What is the new point after rotating the point 3, -5 180 clockwise?
5 answers
The new point after rotating the point (3, -5) 180 degrees clockwise would be (-3, 5).
If a segment has an point 0, 4 and 3, 4 How long will the segment be after it's rotated 270 clock wise
To find the length of a segment, you need to calculate the distance between its two endpoints.
The segment is defined by the points (0, 4) and (3, 4).
When rotated 270 degrees clockwise, the new coordinates of the points will be:
(0, 4) -> (4, 0)
(3, 4) -> (-4, 3)
Now, we can calculate the distance between the two new points using the distance formula:
d = sqrt((x2 - x1)^2 + (y2 - y1)^2)
d = sqrt((4 - (-4))^2 + (0 - 3)^2)
= sqrt(8^2 + (-3)^2)
= sqrt(64 + 9)
= sqrt(73)
Therefore, the length of the segment after rotating it 270 degrees clockwise is √73 or approximately 8.54 units.
The segment is defined by the points (0, 4) and (3, 4).
When rotated 270 degrees clockwise, the new coordinates of the points will be:
(0, 4) -> (4, 0)
(3, 4) -> (-4, 3)
Now, we can calculate the distance between the two new points using the distance formula:
d = sqrt((x2 - x1)^2 + (y2 - y1)^2)
d = sqrt((4 - (-4))^2 + (0 - 3)^2)
= sqrt(8^2 + (-3)^2)
= sqrt(64 + 9)
= sqrt(73)
Therefore, the length of the segment after rotating it 270 degrees clockwise is √73 or approximately 8.54 units.
Wrong
Apologies for the incorrect response.
After rotating the segment defined by the points (0, 4) and (3, 4) 270 degrees clockwise, the new coordinates of the points will be:
(0, 4) -> (4, -0)
(3, 4) -> (-4, 3)
To calculate the length of the segment, we will once again use the distance formula:
d = sqrt((x2 - x1)^2 + (y2 - y1)^2)
d = sqrt((4 - (-4))^2 + (-0 - 3)^2)
= sqrt(8^2 + (-3)^2)
= sqrt(64 + 9)
= sqrt(73)
Therefore, the length of the segment after rotating it 270 degrees clockwise remains √73 or approximately 8.54 units. I apologize for any further confusion caused.

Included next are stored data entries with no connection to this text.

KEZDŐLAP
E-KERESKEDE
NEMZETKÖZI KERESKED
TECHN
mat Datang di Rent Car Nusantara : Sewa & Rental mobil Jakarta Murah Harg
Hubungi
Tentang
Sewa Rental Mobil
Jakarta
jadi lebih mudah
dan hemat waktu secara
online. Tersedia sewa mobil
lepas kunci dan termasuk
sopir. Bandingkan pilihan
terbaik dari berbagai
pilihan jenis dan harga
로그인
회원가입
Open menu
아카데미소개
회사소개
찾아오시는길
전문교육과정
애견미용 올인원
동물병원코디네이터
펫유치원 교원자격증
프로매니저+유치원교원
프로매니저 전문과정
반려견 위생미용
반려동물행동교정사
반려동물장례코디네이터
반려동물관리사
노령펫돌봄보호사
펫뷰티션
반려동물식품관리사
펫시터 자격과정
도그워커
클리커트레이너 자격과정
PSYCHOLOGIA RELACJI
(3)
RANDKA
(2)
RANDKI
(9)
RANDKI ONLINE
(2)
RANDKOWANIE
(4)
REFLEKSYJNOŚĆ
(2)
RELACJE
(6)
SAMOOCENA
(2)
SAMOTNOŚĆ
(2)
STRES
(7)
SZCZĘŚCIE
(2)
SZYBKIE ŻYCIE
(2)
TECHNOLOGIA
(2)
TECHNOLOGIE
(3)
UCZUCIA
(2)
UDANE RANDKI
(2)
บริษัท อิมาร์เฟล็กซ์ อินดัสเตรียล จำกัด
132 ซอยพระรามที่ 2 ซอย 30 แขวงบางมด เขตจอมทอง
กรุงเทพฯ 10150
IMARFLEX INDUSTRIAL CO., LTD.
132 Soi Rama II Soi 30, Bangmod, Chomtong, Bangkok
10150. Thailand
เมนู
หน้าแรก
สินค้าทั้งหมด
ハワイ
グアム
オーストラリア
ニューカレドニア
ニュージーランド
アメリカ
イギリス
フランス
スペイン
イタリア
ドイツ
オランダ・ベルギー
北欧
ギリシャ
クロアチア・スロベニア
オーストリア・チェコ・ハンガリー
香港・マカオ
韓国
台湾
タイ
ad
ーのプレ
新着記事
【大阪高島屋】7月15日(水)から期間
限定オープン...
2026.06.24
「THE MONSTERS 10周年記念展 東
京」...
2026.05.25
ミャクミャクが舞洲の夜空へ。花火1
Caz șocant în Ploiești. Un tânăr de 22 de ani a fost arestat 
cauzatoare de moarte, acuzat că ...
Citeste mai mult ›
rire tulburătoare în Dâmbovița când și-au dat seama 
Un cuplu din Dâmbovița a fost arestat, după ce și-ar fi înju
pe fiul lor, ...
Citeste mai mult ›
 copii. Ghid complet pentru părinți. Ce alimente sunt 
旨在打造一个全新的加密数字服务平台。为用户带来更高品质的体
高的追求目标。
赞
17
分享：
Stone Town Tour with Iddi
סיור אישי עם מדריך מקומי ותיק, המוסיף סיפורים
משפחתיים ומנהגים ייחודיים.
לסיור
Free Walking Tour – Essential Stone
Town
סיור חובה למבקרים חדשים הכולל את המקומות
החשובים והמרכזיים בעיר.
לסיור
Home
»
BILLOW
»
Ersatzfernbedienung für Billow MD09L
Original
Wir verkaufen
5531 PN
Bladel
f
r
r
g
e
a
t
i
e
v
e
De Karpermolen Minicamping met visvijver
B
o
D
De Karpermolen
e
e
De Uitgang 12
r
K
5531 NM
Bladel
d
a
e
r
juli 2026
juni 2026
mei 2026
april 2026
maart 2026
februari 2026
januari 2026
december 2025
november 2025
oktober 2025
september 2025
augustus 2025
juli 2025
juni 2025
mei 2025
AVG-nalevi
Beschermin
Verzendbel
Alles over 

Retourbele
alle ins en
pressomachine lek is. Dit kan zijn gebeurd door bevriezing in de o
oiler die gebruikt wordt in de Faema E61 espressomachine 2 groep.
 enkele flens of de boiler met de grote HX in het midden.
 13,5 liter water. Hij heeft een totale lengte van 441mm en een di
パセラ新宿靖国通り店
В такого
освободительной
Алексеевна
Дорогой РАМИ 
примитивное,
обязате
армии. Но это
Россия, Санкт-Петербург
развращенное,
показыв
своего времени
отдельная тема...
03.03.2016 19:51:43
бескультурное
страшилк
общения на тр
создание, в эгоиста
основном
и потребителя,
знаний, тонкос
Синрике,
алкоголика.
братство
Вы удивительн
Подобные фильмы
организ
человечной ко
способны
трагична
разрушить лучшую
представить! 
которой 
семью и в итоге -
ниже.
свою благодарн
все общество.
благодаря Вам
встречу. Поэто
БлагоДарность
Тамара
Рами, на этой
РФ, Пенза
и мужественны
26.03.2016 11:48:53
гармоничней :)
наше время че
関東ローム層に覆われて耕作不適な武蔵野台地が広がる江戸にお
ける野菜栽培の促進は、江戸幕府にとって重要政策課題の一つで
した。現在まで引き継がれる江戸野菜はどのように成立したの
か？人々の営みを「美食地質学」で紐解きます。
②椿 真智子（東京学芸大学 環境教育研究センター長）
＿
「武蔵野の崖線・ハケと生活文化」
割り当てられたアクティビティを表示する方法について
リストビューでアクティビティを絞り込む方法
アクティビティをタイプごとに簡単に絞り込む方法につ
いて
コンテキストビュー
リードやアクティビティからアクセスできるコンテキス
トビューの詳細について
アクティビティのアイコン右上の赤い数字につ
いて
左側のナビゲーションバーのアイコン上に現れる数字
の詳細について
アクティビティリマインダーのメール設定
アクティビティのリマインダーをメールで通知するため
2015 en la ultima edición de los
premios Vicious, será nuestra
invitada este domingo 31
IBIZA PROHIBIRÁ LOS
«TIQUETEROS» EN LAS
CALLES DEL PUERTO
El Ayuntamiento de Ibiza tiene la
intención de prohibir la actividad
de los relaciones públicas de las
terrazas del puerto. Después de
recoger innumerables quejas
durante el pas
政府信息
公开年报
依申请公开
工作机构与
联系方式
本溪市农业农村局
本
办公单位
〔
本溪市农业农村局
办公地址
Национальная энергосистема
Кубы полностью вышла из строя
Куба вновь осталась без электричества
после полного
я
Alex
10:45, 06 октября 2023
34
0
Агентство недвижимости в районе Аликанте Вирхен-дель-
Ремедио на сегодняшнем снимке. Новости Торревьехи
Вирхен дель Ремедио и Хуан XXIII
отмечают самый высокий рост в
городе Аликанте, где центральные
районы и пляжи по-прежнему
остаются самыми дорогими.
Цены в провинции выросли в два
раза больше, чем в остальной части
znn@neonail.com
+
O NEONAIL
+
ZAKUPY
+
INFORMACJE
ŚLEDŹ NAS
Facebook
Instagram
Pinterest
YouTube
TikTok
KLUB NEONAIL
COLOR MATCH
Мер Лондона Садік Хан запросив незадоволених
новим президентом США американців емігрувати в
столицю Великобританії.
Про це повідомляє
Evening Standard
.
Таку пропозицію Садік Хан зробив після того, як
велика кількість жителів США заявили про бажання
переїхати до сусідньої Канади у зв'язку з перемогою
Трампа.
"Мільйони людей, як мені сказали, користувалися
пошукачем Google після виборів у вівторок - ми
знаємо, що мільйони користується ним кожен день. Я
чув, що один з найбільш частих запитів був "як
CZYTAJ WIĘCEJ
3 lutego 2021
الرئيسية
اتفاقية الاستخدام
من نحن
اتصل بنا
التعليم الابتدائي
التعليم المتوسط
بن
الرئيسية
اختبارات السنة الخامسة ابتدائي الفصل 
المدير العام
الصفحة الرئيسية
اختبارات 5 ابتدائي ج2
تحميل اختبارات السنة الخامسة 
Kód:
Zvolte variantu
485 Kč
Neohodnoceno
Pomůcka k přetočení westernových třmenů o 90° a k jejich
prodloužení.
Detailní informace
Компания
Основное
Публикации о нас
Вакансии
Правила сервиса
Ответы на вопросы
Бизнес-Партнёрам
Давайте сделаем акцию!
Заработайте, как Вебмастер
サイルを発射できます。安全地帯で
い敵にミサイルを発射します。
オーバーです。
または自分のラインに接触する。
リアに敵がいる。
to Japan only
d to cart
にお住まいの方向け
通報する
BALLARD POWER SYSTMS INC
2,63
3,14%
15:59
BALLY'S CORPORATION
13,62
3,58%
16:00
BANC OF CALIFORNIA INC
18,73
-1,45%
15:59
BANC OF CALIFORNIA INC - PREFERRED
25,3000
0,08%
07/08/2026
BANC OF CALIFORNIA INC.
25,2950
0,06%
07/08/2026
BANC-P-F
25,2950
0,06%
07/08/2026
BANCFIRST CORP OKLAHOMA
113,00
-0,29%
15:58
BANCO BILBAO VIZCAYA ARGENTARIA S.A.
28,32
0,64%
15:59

After rotating the segment defined by the points (0, 4) and (3, 4) 270 degrees clockwise, the new coordinates of the points will be:
(0, 4) -> (4, -0)
(3, 4) -> (-4, 3)
To calculate the length of the segment, we will once again use the distance formula:
d = sqrt((x2 - x1)^2 + (y2 - y1)^2)
d = sqrt((4 - (-4))^2 + (-0 - 3)^2)
= sqrt(8^2 + (-3)^2)
= sqrt(64 + 9)
= sqrt(73)
Therefore, the length of the segment after rotating it 270 degrees clockwise remains √73 or approximately 8.54 units. I apologize for any further confusion caused.